Insight Trend Series Three-Model Training (Baseline Model)

Before starting the baseline model training, data normalization is also required.
Data standardization is: after the data is centered by the minimum value, and then scaled by the range (maximum-minimum), the data will be converged to between [0,1], the purpose is to transform the feature size to a uniform style.
Use sklearn.preprocessing's MinMaxScaler to achieve this function

1. Data normalization

form sklearn.preprocessing import MinMaxScaler
labels_train=df_train['TARGET']
feature_train=df_train.drop(['TARGET'],axis=1)
feature_names=feature_train.columns
# 归一化
scaler=MinMaxScaler()
scaler.fit(feature_train)
feature_train=scaler.transform(feature_train)
feature_test=scaler.transform(df_test)

2.Logistic regression model

First, use sklearn's LogisticRegression as the first model, use L2 regularity, and a penalty coefficient of C (used to control the degree of fitting, the larger the better the better the control)

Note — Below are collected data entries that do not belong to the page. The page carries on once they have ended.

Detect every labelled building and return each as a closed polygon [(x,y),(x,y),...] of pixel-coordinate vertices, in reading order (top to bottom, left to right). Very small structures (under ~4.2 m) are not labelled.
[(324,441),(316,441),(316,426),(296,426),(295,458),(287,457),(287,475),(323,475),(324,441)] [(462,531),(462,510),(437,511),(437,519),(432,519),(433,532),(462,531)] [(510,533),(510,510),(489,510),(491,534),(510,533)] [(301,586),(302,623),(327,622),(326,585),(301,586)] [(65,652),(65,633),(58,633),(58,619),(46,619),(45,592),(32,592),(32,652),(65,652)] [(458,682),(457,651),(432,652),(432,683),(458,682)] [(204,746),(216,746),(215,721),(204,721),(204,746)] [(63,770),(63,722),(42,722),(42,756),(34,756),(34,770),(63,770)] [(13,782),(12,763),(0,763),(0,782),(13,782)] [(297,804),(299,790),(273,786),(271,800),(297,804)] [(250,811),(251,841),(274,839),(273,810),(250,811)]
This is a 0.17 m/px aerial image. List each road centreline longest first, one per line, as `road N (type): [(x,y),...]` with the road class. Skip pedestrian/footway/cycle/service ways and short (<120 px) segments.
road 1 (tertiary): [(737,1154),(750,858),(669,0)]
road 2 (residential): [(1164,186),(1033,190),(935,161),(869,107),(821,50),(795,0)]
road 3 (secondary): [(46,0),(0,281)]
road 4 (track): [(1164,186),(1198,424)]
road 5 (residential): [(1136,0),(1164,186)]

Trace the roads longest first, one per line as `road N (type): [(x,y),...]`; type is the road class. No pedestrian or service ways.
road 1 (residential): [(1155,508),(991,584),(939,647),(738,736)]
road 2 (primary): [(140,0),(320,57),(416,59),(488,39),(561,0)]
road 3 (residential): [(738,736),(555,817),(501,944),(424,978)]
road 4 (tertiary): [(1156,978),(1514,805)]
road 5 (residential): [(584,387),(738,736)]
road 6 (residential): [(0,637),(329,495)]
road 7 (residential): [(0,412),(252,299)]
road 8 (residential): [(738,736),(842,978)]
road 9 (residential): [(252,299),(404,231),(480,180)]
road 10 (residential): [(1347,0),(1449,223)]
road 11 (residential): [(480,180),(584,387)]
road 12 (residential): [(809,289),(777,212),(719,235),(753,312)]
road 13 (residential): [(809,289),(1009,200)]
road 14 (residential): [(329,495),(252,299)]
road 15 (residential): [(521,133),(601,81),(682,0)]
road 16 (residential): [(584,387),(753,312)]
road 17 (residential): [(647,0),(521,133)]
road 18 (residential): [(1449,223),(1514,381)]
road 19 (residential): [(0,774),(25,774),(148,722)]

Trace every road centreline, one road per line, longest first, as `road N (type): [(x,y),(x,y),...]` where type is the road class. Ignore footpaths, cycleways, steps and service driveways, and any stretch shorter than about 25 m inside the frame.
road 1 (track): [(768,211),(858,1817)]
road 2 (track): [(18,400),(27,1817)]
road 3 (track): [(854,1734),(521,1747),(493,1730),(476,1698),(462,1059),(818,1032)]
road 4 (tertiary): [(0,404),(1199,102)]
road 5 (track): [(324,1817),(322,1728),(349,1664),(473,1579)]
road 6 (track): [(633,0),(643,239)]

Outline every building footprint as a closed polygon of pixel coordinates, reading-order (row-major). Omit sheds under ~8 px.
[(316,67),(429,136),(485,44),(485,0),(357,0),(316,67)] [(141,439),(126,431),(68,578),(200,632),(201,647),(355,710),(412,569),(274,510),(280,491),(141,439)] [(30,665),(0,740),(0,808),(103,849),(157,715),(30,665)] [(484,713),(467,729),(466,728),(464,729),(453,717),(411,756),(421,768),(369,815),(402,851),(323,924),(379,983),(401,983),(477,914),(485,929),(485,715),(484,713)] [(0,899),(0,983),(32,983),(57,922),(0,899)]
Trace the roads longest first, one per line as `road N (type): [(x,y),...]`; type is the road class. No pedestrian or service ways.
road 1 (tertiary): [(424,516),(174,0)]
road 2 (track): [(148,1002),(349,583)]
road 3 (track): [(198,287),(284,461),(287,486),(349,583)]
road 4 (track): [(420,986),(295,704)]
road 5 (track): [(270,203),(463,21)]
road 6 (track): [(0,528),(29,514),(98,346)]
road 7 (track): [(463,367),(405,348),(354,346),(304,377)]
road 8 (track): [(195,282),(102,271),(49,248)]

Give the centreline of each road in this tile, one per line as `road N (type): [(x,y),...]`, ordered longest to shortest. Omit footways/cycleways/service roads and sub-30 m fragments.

from sklearn.linear_model import LogisticRegression
# 创建Logistic回归模型,设置惩罚项系数C为1.0
lr=LogisticRegression(penalty='l2',C=1.0,class_weight='balanced')
lr.fit(feature_train,labels_train)
# 使用predict_proba做模型预测,预测出来是0-1的取值,可以看做是概率,结果去第二列即可。
lr_pred=lr.predict_proba(feature_test)[:,1]
lr_pred

Once you have the forecast result, submit it first, and build the submission result first

submit=df_test[['SK_ID_CURR']]
submit['TARGET']=lr_pred

Save the submission result as a CSV file

submit.to_csv('lr_baseline.csv',index=False)

3.Random Forest

Then use other machine learning models, such as the Random Forest model, and try to see if it will perform better on the same data set.

from sklearn.ensemble import RandomForestClassifier
rf=RandomForestClassifier(
	n_estimators=100,
	criterion='entropy',
	max_depth=8,
	min_samples_leaf=50,
	max_leaf_nodes=200,
	bootstrap=True,
	n_jobs=1,
	random_state=0,
	max_samples=0.8,
	class_weight='balanced',
)
rf.fit(feature_train,labels_train)
rf_pred=rf.predict_proba(feature_test)[:,1]
rf_pred

Create submission result format

submit=df_test[['SK_ID_CURR']]
submit['TARGET']=rf_pred

Save the submission result file

submit.to_csv('rf_Baseline.csv',index=False)

4. LightGBM model

import lightgbm as lgb
params={
    
    
	'bootsint_type':'gbdt',
	'objective':'binary',
	'n_estimators':100,
	'learning':0.01,
	'max_depth':6,
	'num_leaves':50,
	'subsample':0.8,
	'colsample_bytree':0.8,
	'subsample_freq':10,
	'reg_alpha':0.1,
	'reg_lambda':0.1,
	'is_unbalance':True,
}
model=lgb.LGBMClassifier(**params,random_state=0)
model.fit(feature_train,labels_train)
lgb_pred=model.predict_proba(feature_test)[:,1]

Create submission result file

submit=df_test[['SK_ID_CURR']]
submit['TARGET']=lgb_pred

Save the submission result file

submit.to_csv('lgb_baseline.csv',index=False)

5. Test the effectiveness of the new features

5.1 Test the validity of polynomial features

Verify whether the polynomial features and domain knowledge features are useful for the model, add them to the data set, get the actual prediction results, and compare them based on the submitted scores.
First do data normalization

scaler=MinMaxScaler()
scaler.fit(df_train_poly)
feats_train_poly=scaler.transform(df_train_poly)
feats_test_poly=scaler.transform(df_test_poly)

Use lightgbm for verification

params={
    
    
	'bootsint_type':'gbdt',
	'objective':'binary',
	'n_estimators':100,
	'learning':0.01,
	'max_depth':6,
	'num_leaves':50,
	'subsample':0.8,
	'colsample_bytree':0.8,
	'subsample_freq':10,
	'reg_alpha':0.1,
	'reg_lambda':0.1,
	'is_unbalance':True,
}
lgb_poly=lgb.LGBMClassifier(**params,random_state=0)
lgb_poly.fit(feats_train_poly,train_labels)
lgb_pred_poly=lgb_poly.predict_proba(feats_test_poly)[:,1]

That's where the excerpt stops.